- Excerpt provided -
= = = = =

Help with some complex operations

sqlor · December 11, 2020, 11:50am

Hello

Can you provide please a high level help for the below operations (the functions needed and some logic would be enough and I will try to write the code myself).

How can I create a table from another table where the rows that have the same value in Col1, will be converted into one row and all the different values in the rest fields will be appended as Value1 | Value2 etc.

Example:
A, 13, 52
A, 25, 52
Will become:
A, 13 | 25, 52

How can I identify the columns that have different values among the rows where Col1 has the same values?

Example:
A, 13, 52
A, 25, 52
Should return:
Col2

Are there any tutorials to guide me through the process of extracting the data from a system and creating historic records along with its current records?

Thanks!

mike01 · December 11, 2020, 2:56pm

The first one you can use Concat to concatenate them together. The second, you could group by column2 having count(1) > 1. Why would you want to concatenate these columns together?

JeffModen · December 12, 2020, 5:02am

What version of SQL Server are you using?

For #1 and If it's 2017 or above, you could use the STRING_AGG function. If it's 2016 or less, you'll likely be relegated to using FOR XML PATH with a GROUP BY to do STRING CONCATENATION. The logic will hit you once you understand those things.

For #2, your going to need to know a whole bunch of things like how to use a CROSS APPLY to unpivot data which includes knowledge of TABLE VALUE CONSTRUCTORS, GROUP BY with HAVING, and COUNTing DISTINCT values in a column. If you want it to figure out what's in a table just by pointing a proc at a table, you're going to need to know about sys.columns and dynamic SQL which includes EXEC and sp_executeSQL. The logic for the non-dynamic solution is to use CROSS APPLY to unpivot the columns and column names into an NVP (Name Value Pair) structure and then count the number of distinct occurrences by Name filtering for those Names that have a count of distinct values > 1..

For #3, search for TEMPORAL TABLES, CDC, AUDIT TRIGGERS, and auditing data changes in SQL Server.

= = = = =

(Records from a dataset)
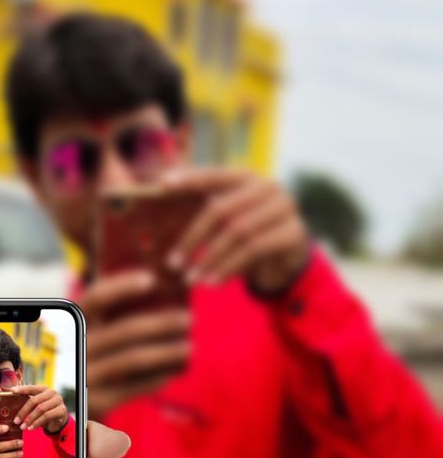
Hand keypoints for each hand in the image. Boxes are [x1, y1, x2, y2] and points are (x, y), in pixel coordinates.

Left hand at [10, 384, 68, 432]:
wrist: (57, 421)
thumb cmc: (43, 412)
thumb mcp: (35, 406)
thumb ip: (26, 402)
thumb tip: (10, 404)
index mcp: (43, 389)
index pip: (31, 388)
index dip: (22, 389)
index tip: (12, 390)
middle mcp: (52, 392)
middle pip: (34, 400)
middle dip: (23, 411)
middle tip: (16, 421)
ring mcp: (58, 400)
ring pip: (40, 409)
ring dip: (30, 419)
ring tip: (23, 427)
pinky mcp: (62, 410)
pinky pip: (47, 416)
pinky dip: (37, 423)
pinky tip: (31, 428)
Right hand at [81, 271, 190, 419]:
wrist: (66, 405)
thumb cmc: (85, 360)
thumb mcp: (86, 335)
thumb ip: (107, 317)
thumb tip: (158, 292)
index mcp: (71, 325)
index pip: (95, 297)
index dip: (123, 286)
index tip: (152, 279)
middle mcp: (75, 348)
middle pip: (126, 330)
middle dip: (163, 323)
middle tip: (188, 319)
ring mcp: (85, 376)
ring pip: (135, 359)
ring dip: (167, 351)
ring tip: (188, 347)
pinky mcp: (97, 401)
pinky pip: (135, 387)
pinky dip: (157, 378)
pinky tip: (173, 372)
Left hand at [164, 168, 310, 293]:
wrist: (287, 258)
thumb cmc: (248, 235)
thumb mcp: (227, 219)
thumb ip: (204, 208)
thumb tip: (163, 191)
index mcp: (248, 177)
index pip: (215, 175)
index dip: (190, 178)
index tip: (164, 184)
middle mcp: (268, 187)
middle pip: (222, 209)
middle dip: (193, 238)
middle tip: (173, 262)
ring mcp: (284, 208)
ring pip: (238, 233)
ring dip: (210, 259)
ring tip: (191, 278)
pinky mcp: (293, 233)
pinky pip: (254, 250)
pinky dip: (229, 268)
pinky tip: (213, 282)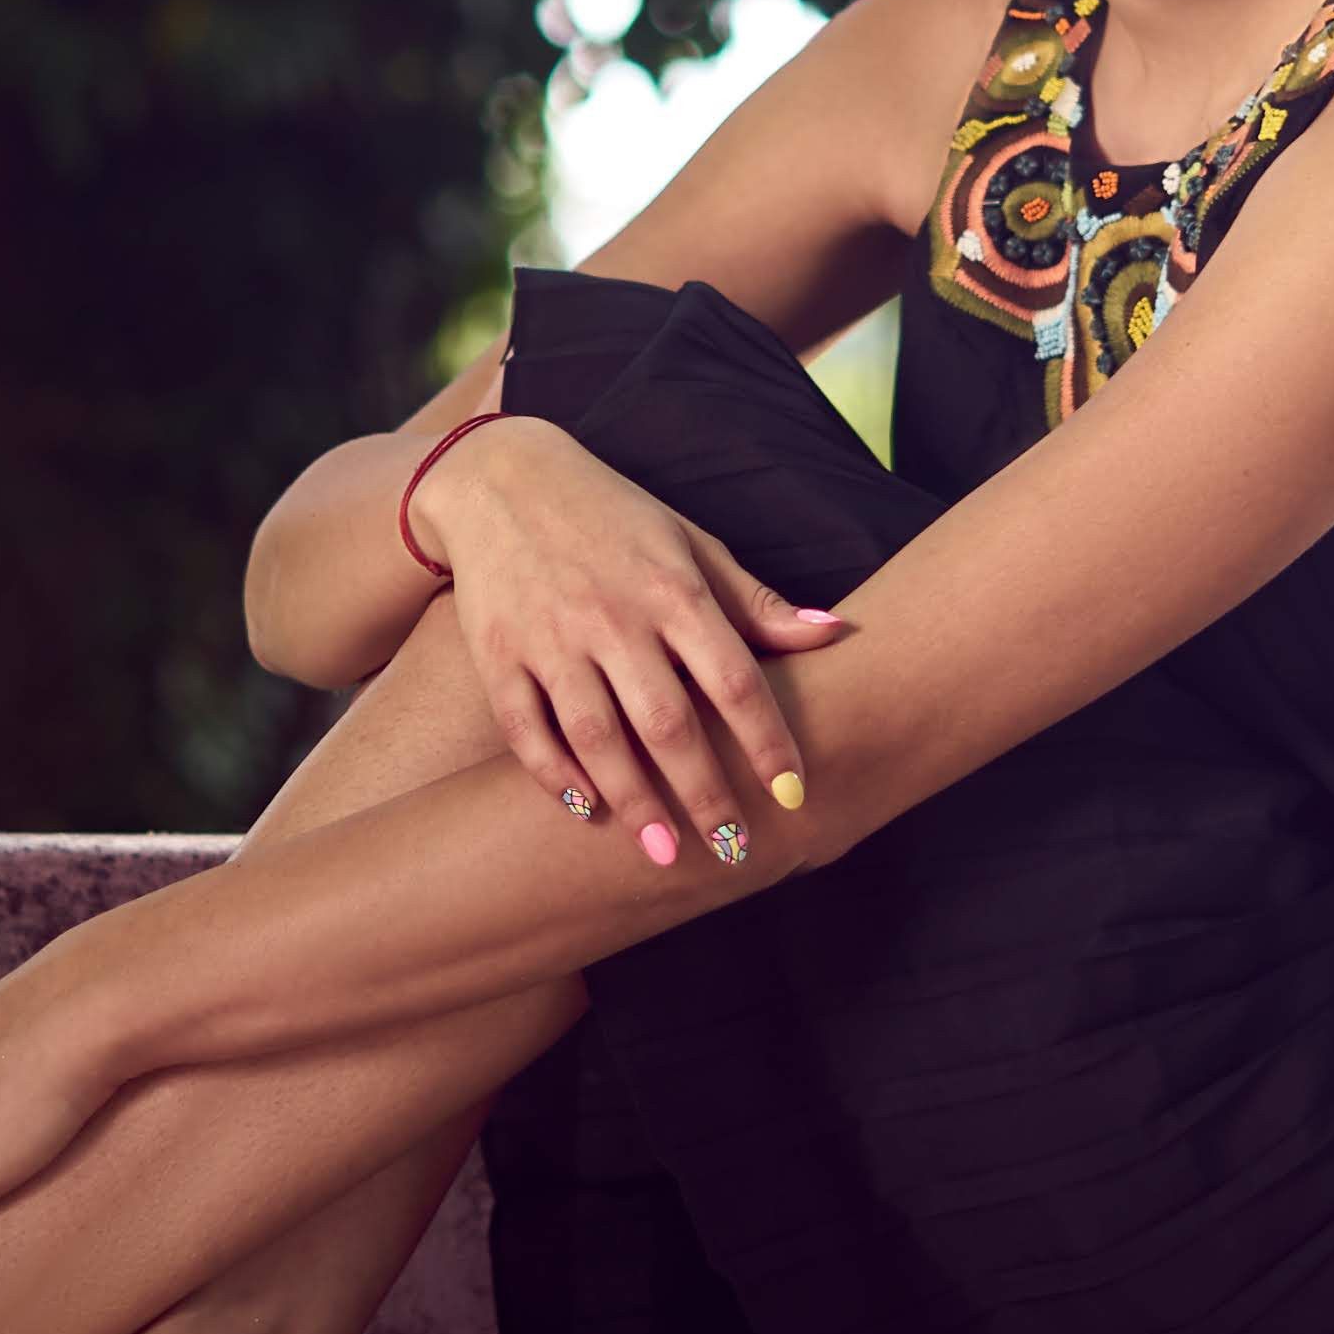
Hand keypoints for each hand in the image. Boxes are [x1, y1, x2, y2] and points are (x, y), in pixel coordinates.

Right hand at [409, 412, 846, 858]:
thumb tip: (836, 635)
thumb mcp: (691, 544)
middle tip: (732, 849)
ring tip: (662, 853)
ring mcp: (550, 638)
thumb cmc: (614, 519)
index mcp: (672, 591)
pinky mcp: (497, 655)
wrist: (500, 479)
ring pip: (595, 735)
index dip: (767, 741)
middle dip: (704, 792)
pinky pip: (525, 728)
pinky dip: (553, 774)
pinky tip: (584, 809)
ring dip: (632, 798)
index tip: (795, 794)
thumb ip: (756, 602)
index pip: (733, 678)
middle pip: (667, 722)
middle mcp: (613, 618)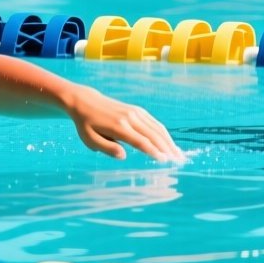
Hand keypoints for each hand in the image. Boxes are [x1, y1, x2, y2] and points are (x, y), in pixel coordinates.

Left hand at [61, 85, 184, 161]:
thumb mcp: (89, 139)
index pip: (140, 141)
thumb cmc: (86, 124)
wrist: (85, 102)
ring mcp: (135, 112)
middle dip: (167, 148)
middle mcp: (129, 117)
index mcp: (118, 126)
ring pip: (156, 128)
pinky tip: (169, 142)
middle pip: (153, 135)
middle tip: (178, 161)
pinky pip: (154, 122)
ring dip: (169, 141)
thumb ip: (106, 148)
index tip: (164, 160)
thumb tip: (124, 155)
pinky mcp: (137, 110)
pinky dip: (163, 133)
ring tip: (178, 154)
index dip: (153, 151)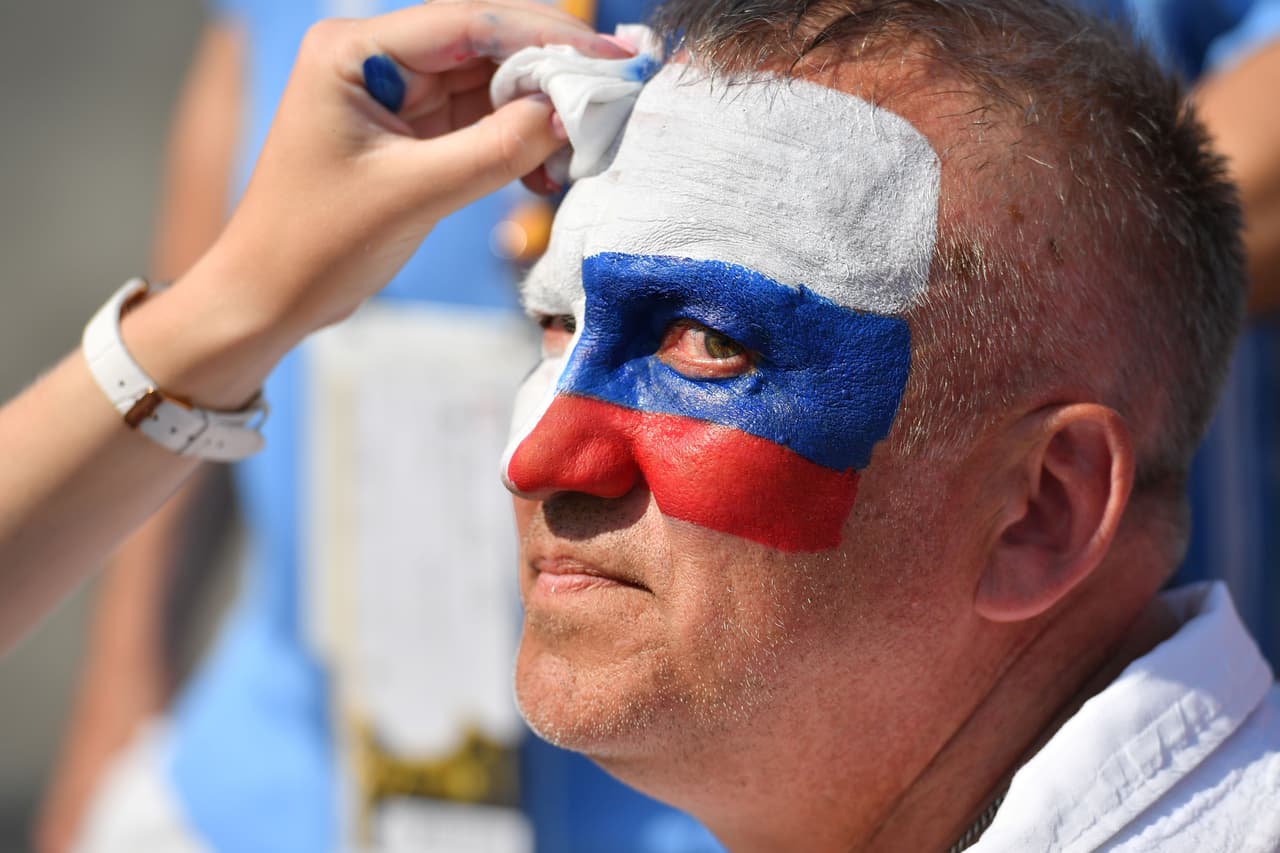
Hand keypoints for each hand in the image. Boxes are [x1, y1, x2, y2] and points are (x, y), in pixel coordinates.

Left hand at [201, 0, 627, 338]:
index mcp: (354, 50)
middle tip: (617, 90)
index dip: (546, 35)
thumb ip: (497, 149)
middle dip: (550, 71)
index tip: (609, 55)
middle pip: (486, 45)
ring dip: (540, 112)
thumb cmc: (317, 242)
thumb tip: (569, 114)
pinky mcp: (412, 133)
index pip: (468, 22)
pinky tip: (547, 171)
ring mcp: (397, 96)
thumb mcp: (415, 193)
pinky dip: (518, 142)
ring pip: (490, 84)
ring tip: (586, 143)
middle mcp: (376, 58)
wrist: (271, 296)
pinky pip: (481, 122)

= = = = =

- Your tasks -
**a.** Answer these about the SQL forum thread:
(i) Which function does mike01 suggest for the first operation?
(ii) Which function does JeffModen recommend for #1 on SQL Server 2017 or above?
(iii) What does JeffModen say to search for under #3?
**b.** Please pick up the SQL forum thread after its last post and carry it on.

- Answers to the problems -
**a.**
(i) Concat
(ii) STRING_AGG
(iii) TEMPORAL TABLES, CDC, AUDIT TRIGGERS, and auditing data changes in SQL Server

**b.**
Your turn, please. Where did questions 1 and 2 come from? These are not typical questions that anyone would even think to ask unless a specific requirement was given.

yosiasz · December 12, 2020, 3:21pm

#1

declare @sqlfor table(col1 char(1), col2 int, col3 int)

insert into @sqlfor
select 'A', 13, 52 union
select 'A', 25, 52 union
select 'A', 52, 33 union
select 'B', 52, 33 

--Will fail on B because it is a solitary row with no comparison row
--what happens in that case?
--what happens if same row A 
--has 3 rows as above

select a.col1 + ',' + cast(_min as varchar(50)) 
+ '|' + cast(b.col2 as varchar(50)) + ',' + cast(b.col3 as varchar(50))
  from (
			select col1, min(col2) _min
			  From @sqlfor
			  group by col1
       ) a
join @sqlfor b on a.col1 = b.col1
where b.col2 <> a._min

JeffModen · December 12, 2020, 4:22pm

@sqlor

Although it seems implied in the description for problem #1 that the "rules" should apply to each distinct value of Col1, the sample data that @yosiasz provided shows that a bit of clarification is needed from my point of view as well as the question he asked. For example, what do you specifically want done if Col3 has more than one distinct value for any distinct value of Col1? Should there be a separate row or should there still be a single row where column 3 has a string aggregation similar to Col2?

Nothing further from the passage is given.